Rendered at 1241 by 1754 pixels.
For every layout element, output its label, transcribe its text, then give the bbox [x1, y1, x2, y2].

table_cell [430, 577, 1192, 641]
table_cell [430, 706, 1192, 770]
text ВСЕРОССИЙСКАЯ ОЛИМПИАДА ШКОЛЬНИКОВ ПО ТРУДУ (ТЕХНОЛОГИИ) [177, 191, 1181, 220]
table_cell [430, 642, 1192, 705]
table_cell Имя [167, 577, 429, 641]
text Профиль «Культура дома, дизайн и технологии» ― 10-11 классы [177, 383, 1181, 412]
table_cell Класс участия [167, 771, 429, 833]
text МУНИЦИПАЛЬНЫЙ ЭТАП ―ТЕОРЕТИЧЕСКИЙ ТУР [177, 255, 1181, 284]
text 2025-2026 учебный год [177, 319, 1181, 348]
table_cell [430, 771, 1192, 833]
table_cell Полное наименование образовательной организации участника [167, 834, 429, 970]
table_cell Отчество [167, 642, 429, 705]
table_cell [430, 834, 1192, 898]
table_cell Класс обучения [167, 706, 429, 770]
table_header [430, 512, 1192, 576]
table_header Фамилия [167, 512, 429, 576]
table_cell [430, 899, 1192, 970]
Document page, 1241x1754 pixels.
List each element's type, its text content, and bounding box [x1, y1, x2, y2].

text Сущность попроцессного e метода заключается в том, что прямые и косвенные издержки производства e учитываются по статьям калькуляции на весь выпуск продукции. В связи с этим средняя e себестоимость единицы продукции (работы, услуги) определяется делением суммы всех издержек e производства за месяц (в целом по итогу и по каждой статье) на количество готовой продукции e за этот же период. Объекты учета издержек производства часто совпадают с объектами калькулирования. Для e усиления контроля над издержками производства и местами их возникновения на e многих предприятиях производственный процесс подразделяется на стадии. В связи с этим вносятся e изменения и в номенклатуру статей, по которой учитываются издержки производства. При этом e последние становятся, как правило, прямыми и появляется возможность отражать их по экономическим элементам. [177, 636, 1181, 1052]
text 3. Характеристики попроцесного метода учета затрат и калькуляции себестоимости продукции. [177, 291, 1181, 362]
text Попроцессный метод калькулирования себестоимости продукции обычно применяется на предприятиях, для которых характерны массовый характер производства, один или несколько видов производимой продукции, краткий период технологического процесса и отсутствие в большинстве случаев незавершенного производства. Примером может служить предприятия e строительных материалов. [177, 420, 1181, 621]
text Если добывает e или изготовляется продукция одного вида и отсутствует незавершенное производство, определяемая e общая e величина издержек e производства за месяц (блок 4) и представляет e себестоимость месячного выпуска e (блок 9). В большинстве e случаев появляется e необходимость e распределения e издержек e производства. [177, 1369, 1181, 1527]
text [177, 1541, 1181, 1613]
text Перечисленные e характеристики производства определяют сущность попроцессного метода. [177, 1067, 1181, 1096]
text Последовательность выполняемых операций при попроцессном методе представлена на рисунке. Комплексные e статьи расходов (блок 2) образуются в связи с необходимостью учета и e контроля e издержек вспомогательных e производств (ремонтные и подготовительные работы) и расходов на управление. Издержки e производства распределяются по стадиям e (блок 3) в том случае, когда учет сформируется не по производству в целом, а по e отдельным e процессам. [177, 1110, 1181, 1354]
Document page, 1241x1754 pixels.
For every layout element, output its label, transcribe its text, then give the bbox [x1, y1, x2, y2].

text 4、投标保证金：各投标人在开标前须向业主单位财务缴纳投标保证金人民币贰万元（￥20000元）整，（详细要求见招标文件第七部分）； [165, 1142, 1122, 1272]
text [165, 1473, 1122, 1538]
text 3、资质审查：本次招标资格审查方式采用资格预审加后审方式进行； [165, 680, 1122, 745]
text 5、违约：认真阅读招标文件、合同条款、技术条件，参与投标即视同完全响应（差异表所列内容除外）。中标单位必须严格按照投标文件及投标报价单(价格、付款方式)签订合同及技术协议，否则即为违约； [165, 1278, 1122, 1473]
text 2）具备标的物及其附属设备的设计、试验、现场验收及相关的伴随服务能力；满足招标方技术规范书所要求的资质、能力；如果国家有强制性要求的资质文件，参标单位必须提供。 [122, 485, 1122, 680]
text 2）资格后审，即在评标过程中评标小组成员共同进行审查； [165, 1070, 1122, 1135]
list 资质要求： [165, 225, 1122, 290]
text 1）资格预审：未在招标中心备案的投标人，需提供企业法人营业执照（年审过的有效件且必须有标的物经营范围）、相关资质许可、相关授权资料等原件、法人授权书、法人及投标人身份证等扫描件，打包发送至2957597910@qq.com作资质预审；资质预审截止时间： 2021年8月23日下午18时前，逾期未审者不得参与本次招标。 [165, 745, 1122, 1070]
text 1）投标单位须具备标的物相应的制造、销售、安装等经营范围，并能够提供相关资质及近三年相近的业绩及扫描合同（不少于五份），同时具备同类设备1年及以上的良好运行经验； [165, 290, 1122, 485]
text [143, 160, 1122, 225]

#### Work order
Whatever lines appear above, reproduce every one of them exactly.

#### Response area
Rendered at 1241 by 1754 pixels.
For every layout element, output its label, transcribe its text, then give the bbox [x1, y1, x2, y2].

table_cell [430, 577, 1192, 641]
table_cell [430, 706, 1192, 770]
text ВСЕРОССИЙСКАЯ ОЛИМПИАДА ШКОЛЬНИКОВ ПО ТРУДУ (ТЕХНОЛОГИИ) [177, 191, 1181, 220]
table_cell [430, 642, 1192, 705]
table_cell Имя [167, 577, 429, 641]
text Профиль «Культура дома, дизайн и технологии» ― 10-11 классы [177, 383, 1181, 412]
table_cell Класс участия [167, 771, 429, 833]
text МУНИЦИПАЛЬНЫЙ ЭТАП ―ТЕОРЕТИЧЕСКИЙ ТУР [177, 255, 1181, 284]
text 2025-2026 учебный год [177, 319, 1181, 348]
table_cell [430, 771, 1192, 833]
table_cell Полное наименование образовательной организации участника [167, 834, 429, 970]
table_cell Отчество [167, 642, 429, 705]
table_cell [430, 834, 1192, 898]
table_cell Класс обучения [167, 706, 429, 770]
table_header [430, 512, 1192, 576]
table_header Фамилия [167, 512, 429, 576]
table_cell [430, 899, 1192, 970]
Document page, 1241x1754 pixels.
List each element's type, its text content, and bounding box [x1, y1, x2, y2].

text Сущность попроцессного e метода заключается в том, что прямые и косвенные издержки производства e учитываются по статьям калькуляции на весь выпуск продукции. В связи с этим средняя e себестоимость единицы продукции (работы, услуги) определяется делением суммы всех издержек e производства за месяц (в целом по итогу и по каждой статье) на количество готовой продукции e за этот же период. Объекты учета издержек производства часто совпадают с объектами калькулирования. Для e усиления контроля над издержками производства и местами их возникновения на e многих предприятиях производственный процесс подразделяется на стадии. В связи с этим вносятся e изменения и в номенклатуру статей, по которой учитываются издержки производства. При этом e последние становятся, как правило, прямыми и появляется возможность отражать их по экономическим элементам. [177, 636, 1181, 1052]
text 3. Характеристики попроцесного метода учета затрат и калькуляции себестоимости продукции. [177, 291, 1181, 362]
text Попроцессный метод калькулирования себестоимости продукции обычно применяется на предприятиях, для которых характерны массовый характер производства, один или несколько видов производимой продукции, краткий период технологического процесса и отсутствие в большинстве случаев незавершенного производства. Примером может служить предприятия e строительных материалов. [177, 420, 1181, 621]
text Если добывает e или изготовляется продукция одного вида и отсутствует незавершенное производство, определяемая e общая e величина издержек e производства за месяц (блок 4) и представляет e себестоимость месячного выпуска e (блок 9). В большинстве e случаев появляется e необходимость e распределения e издержек e производства. [177, 1369, 1181, 1527]
text [177, 1541, 1181, 1613]
text Перечисленные e характеристики производства определяют сущность попроцессного метода. [177, 1067, 1181, 1096]
text Последовательность выполняемых операций при попроцессном методе представлена на рисунке. Комплексные e статьи расходов (блок 2) образуются в связи с необходимостью учета и e контроля e издержек вспомогательных e производств (ремонтные и подготовительные работы) и расходов на управление. Издержки e производства распределяются по стадиям e (блок 3) в том случае, когда учет сформируется не по производству в целом, а по e отдельным e процессам. [177, 1110, 1181, 1354]
Document page, 1241x1754 pixels.
For every layout element, output its label, transcribe its text, then give the bbox [x1, y1, x2, y2].

text 4、投标保证金：各投标人在开标前须向业主单位财务缴纳投标保证金人民币贰万元（￥20000元）整，（详细要求见招标文件第七部分）； [165, 1142, 1122, 1272]
text [165, 1473, 1122, 1538]
text 3、资质审查：本次招标资格审查方式采用资格预审加后审方式进行； [165, 680, 1122, 745]
text 5、违约：认真阅读招标文件、合同条款、技术条件，参与投标即视同完全响应（差异表所列内容除外）。中标单位必须严格按照投标文件及投标报价单(价格、付款方式)签订合同及技术协议，否则即为违约； [165, 1278, 1122, 1473]
text 2）具备标的物及其附属设备的设计、试验、现场验收及相关的伴随服务能力；满足招标方技术规范书所要求的资质、能力；如果国家有强制性要求的资质文件，参标单位必须提供。 [122, 485, 1122, 680]
text 2）资格后审，即在评标过程中评标小组成员共同进行审查； [165, 1070, 1122, 1135]
list 资质要求： [165, 225, 1122, 290]
text 1）资格预审：未在招标中心备案的投标人，需提供企业法人营业执照（年审过的有效件且必须有标的物经营范围）、相关资质许可、相关授权资料等原件、法人授权书、法人及投标人身份证等扫描件，打包发送至2957597910@qq.com作资质预审；资质预审截止时间： 2021年8月23日下午18时前，逾期未审者不得参与本次招标。 [165, 745, 1122, 1070]
text 1）投标单位须具备标的物相应的制造、销售、安装等经营范围，并能够提供相关资质及近三年相近的业绩及扫描合同（不少于五份），同时具备同类设备1年及以上的良好运行经验； [165, 290, 1122, 485]
text [143, 160, 1122, 225]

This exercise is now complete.